====== TEXTAUSZUG ======

# Zugriff auf einzelne Objekte



## Gourmet (15. Okt 2004)

Hallo!

Ich beschäftige mich seit einigen Tagen mit java3D, da ich ein Programm welches ich mit Director und Shockwave 3D geschrieben habe gerne in Java umsetzen würde.
Es geht um einen kleinen 3D-Park; in 3d-Max modeliert. Man kann am Anfang einzelne Objekte auswählen und die Kamera startet dann eine Rundfahrt zu diesen Objekten.

Ich habe es bis jezt geschafft meine Welt mittels eine Loaders in java3D zu  laden und anzeigen zu lassen.
Um jedoch jetzt diese Kamerafahrt hinzukriegen muss ich auf die Koordinaten der einzelnen Objekte der Welt zugreifen. Der Loader gibt eine Transformgroup zurück, ich habe schon rausgefunden dass diese als Kindknoten nur eine Branchgroup hat und diese hat dann 53 Kindknoten usw... Wie kann ich jetzt überhaupt herausfinden, in welchem Knoten welches Objekt steckt? Kann ich nur über Indexe auf die Knoten zugreifen, oder habe sie auch Namen? Wenn ich in meiner 3D-Welt z.B. ein Polygon-Objekt namens Kugel habe, taucht der Name Kugel dann irgendwo in dem Szenegraf auf und kann ich dessen Transformation abfragen?

Danke !!!


----------



## Gourmet (16. Okt 2004)

Hi !!!

Also ich habe jetzt mal eine 3d Szene mit nur EINEM Würfel reingeladen und bin den SzeneGraph dann durchgegangen.
Der 3ds-Loader liefert eine TransformGroup, die hat nur ein Child, eine BranchGroup, die hat auch nur ein Child, wieder eine Branchgroup und die hat auch nur ein Child, wieder eine Transformgroup. 
Die hat auch nur ein Child, ein Shape3D. Diese hat nur eine Geometrie...
Also schließe ich mal messerscharf dass diese Geometrie mein Würfel ist...

======

- [AUFGABEN]:
1. Übersetze den Satz „Man kann am Anfang einzelne Objekte auswählen und die Kamera startet dann eine Rundfahrt zu diesen Objekten.“ aus dem Textauszug ins Englische.
2. In welchem Programm wurde der 3D-Park laut Textauszug modelliert?
3. Wiederhole wortgetreu den Teil des Textauszugs zwischen „Der 3ds-Loader liefert“ und „wieder eine Transformgroup.“, beide eingeschlossen.
Die Daten stehen in keinem Zusammenhang mit dem Textauszug.

====== BEREITGESTELLTE DATEN ======

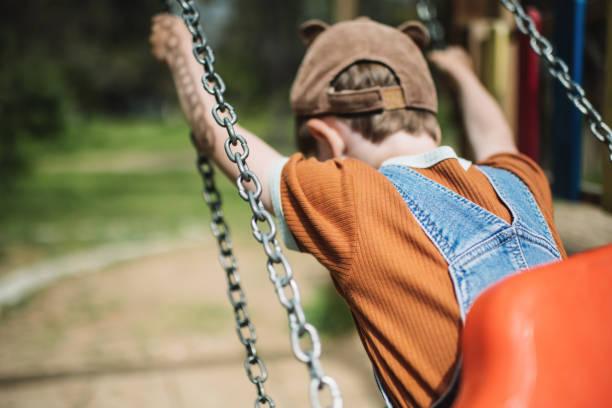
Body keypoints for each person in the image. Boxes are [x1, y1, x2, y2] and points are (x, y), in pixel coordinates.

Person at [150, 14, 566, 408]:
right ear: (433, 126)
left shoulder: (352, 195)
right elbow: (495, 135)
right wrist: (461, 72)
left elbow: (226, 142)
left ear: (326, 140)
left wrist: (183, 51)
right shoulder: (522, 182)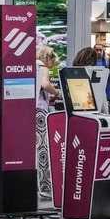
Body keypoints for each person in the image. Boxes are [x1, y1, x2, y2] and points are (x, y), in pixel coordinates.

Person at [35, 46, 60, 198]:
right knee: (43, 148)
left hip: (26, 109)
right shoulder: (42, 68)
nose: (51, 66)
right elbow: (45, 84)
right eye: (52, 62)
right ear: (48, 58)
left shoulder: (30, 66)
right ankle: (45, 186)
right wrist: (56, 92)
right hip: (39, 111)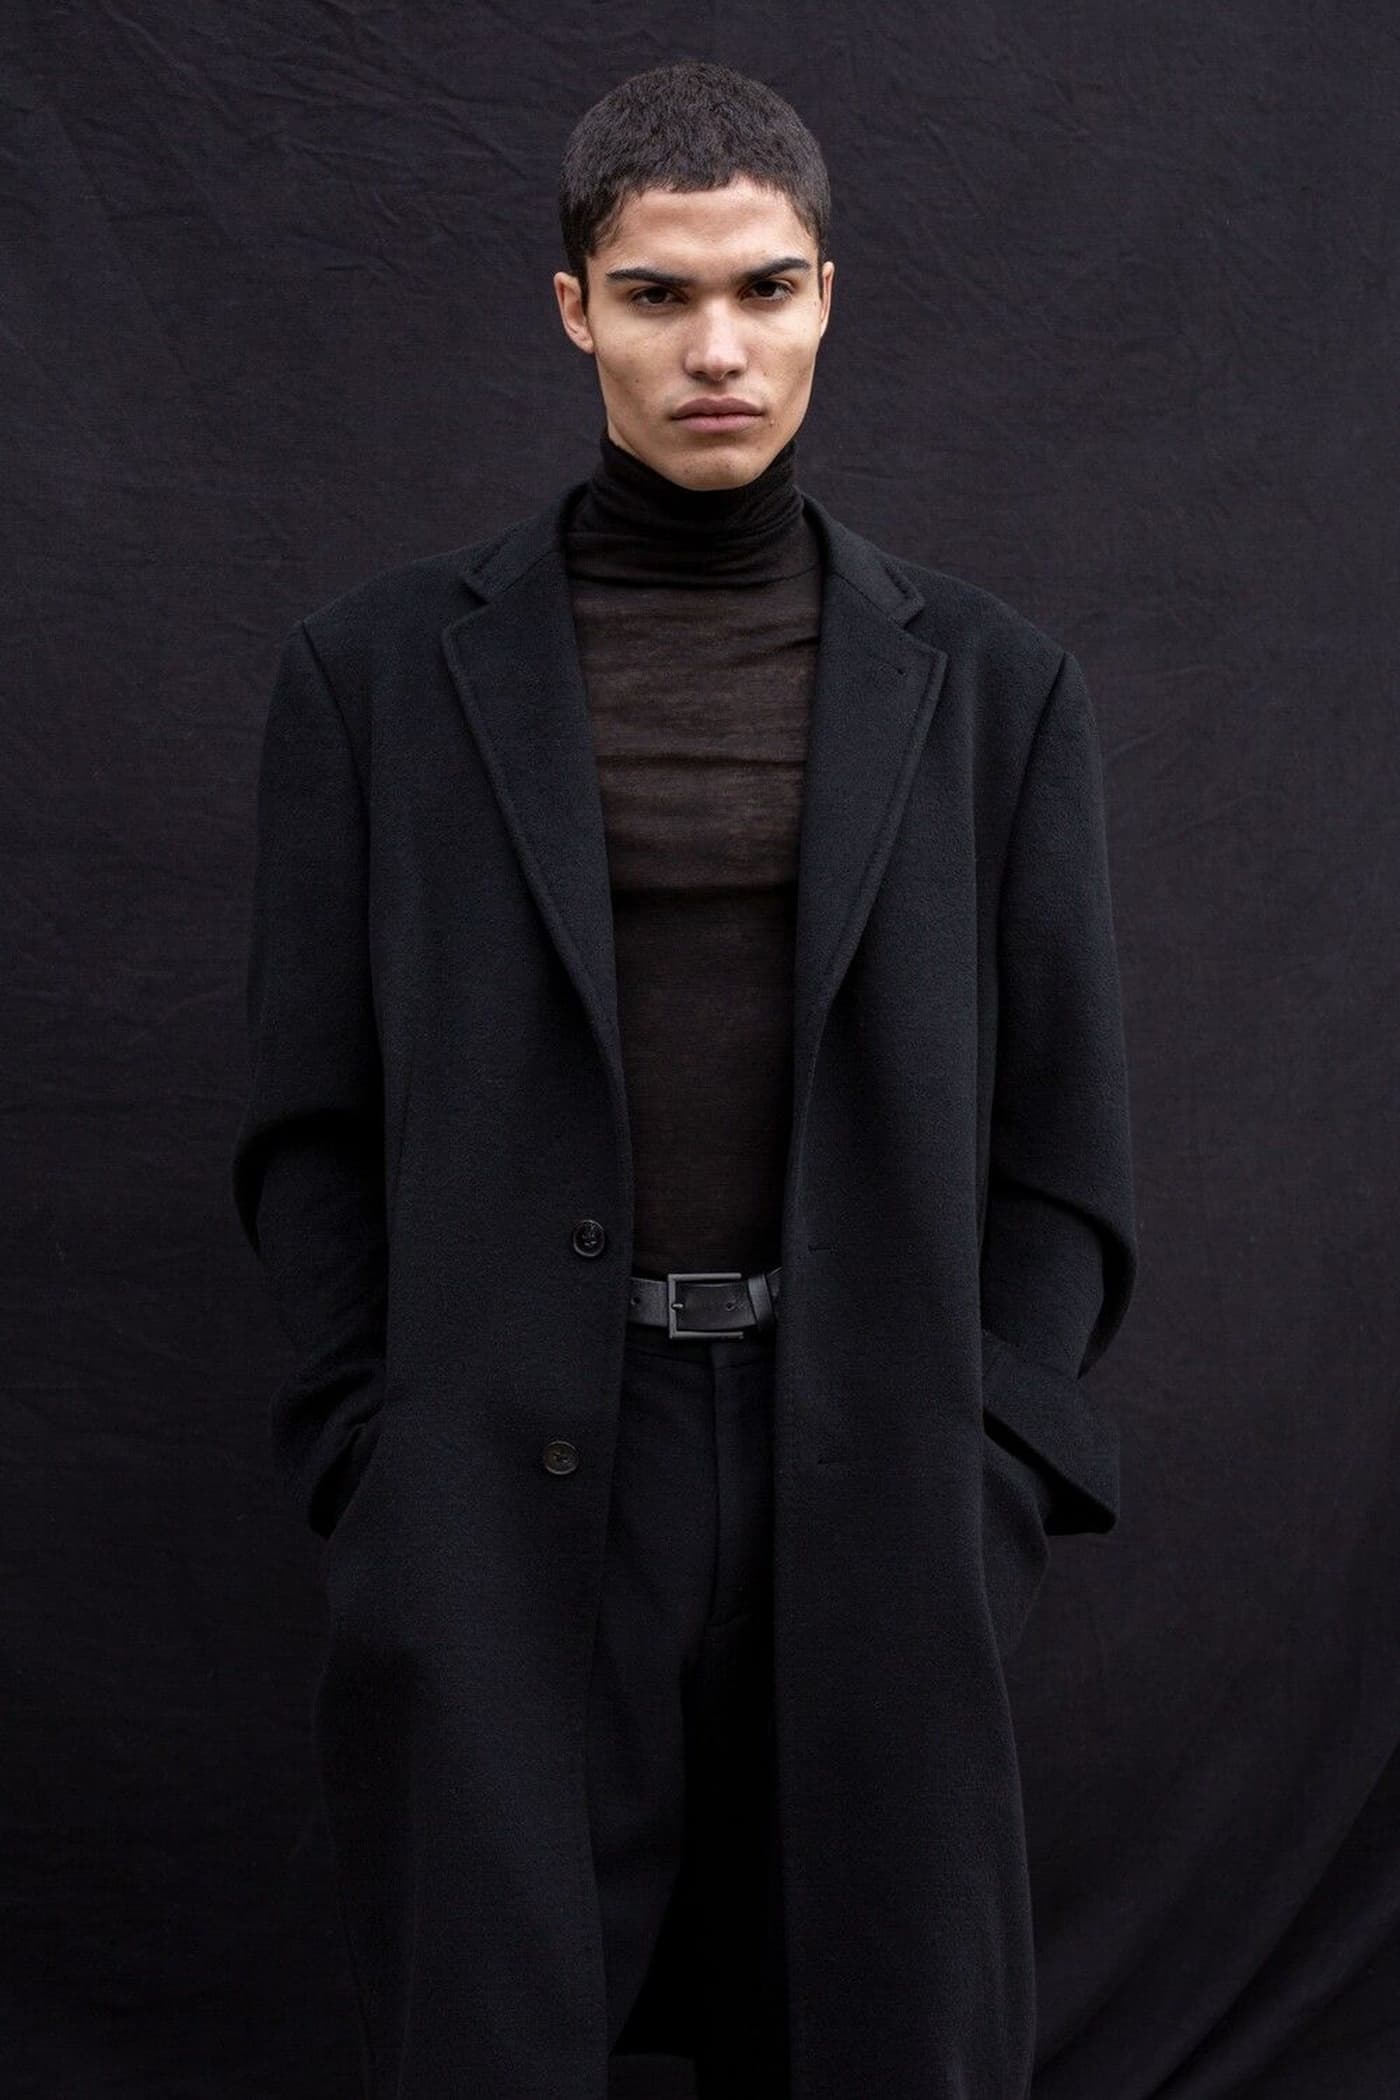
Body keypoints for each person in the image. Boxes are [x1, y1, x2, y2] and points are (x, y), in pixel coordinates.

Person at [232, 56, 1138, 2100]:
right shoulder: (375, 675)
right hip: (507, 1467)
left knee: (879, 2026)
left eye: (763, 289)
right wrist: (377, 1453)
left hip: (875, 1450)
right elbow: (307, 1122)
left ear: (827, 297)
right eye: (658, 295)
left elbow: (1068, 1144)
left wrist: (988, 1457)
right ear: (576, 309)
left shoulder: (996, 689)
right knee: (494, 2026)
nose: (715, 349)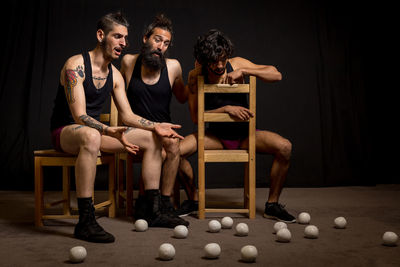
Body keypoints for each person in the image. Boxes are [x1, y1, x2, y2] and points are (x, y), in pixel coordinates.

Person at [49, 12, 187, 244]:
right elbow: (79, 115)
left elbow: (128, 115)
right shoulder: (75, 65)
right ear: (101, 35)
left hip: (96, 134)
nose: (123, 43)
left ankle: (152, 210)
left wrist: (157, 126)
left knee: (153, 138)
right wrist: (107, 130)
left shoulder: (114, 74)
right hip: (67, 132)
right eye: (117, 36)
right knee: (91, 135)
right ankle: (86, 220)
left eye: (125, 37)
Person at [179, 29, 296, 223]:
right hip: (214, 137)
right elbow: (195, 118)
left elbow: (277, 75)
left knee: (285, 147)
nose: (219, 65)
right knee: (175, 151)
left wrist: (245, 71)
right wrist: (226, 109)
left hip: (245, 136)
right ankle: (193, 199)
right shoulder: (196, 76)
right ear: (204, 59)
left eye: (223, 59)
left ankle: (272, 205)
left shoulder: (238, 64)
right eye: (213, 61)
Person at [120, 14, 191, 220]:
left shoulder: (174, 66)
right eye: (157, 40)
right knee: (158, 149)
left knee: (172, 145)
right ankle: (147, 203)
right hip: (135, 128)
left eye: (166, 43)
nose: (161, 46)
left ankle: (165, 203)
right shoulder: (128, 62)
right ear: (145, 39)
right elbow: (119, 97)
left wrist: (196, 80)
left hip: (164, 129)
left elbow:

======

- [ANTWORTEN]:
1. At the beginning, you can select individual objects, and the camera then starts a tour to these objects.

2. In 3d-Max.

3.
Der 3ds-Loader liefert eine TransformGroup, die hat nur ein Child, eine BranchGroup, die hat auch nur ein Child, wieder eine Branchgroup und die hat auch nur ein Child, wieder eine Transformgroup.